Aber, liebe Freunde, was ich nicht mag:

Samstag morgens (ich freue mich auf ein Rühreischinkenbrötchenfrühstück) winselt mein Smartphone.  Gucke mit einem Auge drauf.  Hätte ich es mal gelassen.

Ein Foto von einem behaarten Männerrücken. Darauf ein riesiger blutroter Pickel.
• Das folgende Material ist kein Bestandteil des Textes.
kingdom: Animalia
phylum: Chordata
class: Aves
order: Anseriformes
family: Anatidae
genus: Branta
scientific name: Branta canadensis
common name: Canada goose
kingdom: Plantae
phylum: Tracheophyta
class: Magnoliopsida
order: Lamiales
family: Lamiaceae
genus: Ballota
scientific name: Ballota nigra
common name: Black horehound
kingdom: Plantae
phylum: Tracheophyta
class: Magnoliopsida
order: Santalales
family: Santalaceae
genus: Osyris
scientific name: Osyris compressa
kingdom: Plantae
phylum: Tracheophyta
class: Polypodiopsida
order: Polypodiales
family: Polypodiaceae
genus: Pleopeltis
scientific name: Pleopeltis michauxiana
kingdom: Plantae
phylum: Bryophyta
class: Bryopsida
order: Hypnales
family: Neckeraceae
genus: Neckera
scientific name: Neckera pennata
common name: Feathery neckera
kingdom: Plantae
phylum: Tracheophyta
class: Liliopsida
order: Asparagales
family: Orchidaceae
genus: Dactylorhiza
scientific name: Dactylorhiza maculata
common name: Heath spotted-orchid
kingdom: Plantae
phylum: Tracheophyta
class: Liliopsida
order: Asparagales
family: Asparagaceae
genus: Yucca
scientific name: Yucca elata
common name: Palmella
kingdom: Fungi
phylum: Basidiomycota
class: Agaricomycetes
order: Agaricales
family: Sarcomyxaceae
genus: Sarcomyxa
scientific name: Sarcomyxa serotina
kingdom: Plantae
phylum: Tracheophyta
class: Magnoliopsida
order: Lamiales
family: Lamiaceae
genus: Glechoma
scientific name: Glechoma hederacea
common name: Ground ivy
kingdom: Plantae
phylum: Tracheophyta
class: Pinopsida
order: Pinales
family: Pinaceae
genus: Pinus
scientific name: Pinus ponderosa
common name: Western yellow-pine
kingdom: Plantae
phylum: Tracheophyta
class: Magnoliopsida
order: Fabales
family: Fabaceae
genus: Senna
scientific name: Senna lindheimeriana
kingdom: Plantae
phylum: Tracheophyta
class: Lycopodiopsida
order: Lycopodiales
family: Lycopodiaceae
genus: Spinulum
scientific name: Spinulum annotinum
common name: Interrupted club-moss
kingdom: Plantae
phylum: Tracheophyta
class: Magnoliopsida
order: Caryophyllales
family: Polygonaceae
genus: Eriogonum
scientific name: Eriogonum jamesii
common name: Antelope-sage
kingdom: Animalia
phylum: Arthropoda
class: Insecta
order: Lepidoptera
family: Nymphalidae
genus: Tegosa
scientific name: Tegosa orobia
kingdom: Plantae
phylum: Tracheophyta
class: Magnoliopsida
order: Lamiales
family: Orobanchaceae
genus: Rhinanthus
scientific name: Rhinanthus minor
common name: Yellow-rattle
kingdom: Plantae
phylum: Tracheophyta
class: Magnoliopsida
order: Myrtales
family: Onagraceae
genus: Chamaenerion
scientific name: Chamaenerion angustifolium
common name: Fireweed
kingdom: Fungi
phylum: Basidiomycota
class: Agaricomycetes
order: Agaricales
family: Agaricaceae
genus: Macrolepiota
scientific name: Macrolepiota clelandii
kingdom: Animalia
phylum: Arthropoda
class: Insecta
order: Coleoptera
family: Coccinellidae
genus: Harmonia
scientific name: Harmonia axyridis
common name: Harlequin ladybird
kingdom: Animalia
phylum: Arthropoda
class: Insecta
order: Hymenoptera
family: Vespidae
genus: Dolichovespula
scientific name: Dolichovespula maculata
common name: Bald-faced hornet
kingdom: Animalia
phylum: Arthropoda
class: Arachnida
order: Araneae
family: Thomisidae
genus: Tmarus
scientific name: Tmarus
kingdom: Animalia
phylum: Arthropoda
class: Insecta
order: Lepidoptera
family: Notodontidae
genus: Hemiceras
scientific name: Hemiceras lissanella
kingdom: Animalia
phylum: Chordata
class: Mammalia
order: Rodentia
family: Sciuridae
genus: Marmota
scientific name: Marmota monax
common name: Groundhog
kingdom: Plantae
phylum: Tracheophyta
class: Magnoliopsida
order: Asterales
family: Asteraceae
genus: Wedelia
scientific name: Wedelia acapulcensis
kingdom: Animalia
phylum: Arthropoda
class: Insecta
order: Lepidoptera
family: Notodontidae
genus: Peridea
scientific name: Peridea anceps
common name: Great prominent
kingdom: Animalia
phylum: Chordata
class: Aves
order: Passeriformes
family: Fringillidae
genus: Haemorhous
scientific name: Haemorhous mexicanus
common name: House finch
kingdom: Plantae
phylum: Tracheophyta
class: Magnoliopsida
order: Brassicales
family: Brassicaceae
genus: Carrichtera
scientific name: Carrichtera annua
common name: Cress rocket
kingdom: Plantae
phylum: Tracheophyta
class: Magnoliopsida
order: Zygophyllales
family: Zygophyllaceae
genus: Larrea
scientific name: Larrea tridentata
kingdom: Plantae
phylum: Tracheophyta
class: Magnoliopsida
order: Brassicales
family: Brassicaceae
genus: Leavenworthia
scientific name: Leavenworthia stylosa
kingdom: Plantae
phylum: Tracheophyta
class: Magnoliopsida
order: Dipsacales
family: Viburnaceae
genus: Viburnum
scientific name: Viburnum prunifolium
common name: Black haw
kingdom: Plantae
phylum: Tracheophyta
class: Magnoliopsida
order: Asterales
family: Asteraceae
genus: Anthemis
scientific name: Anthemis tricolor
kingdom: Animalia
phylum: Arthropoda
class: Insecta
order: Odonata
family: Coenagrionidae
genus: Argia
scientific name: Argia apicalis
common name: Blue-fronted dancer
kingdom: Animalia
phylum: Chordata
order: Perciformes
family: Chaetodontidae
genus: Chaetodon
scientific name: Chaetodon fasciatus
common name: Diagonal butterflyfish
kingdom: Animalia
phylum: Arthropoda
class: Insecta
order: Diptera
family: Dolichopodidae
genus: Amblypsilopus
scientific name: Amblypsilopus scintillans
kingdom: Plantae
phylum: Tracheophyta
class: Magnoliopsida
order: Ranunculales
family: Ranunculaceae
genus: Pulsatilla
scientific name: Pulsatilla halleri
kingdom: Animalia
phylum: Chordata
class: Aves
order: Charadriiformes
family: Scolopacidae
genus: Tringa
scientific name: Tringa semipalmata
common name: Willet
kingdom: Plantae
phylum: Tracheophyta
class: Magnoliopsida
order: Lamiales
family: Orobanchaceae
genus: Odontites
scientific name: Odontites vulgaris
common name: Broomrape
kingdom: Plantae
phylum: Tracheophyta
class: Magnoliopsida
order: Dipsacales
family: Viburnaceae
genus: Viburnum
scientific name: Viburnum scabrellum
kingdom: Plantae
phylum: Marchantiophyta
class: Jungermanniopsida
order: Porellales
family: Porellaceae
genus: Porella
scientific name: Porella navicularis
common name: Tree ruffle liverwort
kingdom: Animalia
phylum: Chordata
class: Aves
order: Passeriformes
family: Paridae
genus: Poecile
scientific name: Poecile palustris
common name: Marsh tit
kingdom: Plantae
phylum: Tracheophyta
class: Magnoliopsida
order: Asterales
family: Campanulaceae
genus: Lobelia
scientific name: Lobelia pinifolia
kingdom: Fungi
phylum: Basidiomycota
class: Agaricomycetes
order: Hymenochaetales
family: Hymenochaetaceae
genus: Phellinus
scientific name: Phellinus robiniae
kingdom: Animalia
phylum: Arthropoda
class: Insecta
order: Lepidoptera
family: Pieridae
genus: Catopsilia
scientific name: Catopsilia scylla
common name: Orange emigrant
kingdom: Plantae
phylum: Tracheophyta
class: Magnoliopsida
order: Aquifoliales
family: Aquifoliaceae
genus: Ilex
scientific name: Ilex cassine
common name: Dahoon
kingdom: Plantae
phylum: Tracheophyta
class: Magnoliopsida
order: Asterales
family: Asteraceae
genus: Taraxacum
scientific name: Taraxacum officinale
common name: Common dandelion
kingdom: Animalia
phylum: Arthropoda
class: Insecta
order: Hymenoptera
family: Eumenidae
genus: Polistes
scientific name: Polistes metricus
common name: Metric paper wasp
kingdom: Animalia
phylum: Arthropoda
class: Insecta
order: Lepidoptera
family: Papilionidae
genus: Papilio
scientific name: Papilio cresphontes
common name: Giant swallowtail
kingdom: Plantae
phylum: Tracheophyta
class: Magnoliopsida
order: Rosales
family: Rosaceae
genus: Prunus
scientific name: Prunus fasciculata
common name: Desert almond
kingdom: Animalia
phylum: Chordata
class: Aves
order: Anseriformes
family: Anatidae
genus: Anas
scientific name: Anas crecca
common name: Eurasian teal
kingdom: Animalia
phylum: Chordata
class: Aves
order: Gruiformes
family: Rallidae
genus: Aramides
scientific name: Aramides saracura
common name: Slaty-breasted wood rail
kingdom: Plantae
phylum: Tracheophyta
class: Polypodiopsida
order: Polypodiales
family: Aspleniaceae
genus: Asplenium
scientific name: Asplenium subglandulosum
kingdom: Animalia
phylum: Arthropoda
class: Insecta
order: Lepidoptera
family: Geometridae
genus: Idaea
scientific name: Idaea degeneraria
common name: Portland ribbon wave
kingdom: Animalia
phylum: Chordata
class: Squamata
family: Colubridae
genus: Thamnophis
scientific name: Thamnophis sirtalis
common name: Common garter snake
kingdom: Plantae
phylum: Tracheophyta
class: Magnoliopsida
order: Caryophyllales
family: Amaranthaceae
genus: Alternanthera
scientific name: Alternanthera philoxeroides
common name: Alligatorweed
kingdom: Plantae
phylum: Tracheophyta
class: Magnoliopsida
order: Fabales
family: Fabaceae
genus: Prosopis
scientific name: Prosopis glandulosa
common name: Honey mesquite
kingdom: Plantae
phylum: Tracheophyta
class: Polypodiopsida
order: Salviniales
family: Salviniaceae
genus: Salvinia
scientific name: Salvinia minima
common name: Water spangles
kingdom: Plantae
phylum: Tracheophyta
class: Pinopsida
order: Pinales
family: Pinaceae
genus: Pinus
Darunter (ohne „Guten Morgen, wie geht es Dir?“) schreit mich ein guter Freund in caps lock an:

„IST DAS BORRELIOSE ?“

„Nein, du Lauch, es ein nur Riesenmegapickel. Es wird Dir dein Samstag Abend date verderben.“

SOLL ICH NICHT DOCH EIN ANTIBIOTIKUM NEHMEN?“

„Nein, es sei denn, du willst üblen Durchfall kriegen. Und Dir Dein date verderben.“

Der Lauch lässt ab und ist beruhigt.

Am nächsten Morgen.

Ein neues Bild. Behaarter Rücken, großer Pickel, heute in schwefelgelb. Ebenfalls ohne Gutenmorgenwiegehtesdir?

„SO SIEHT ES HEUTE AUS!“

Liebe Freunde. Bitte. Ich will sowas nicht sehen. Jedenfalls nicht morgens. Jedenfalls nicht ohne ein „Guten Morgen, wie geht es Dir?“  Bitte, danke, gern geschehen liebe Freunde!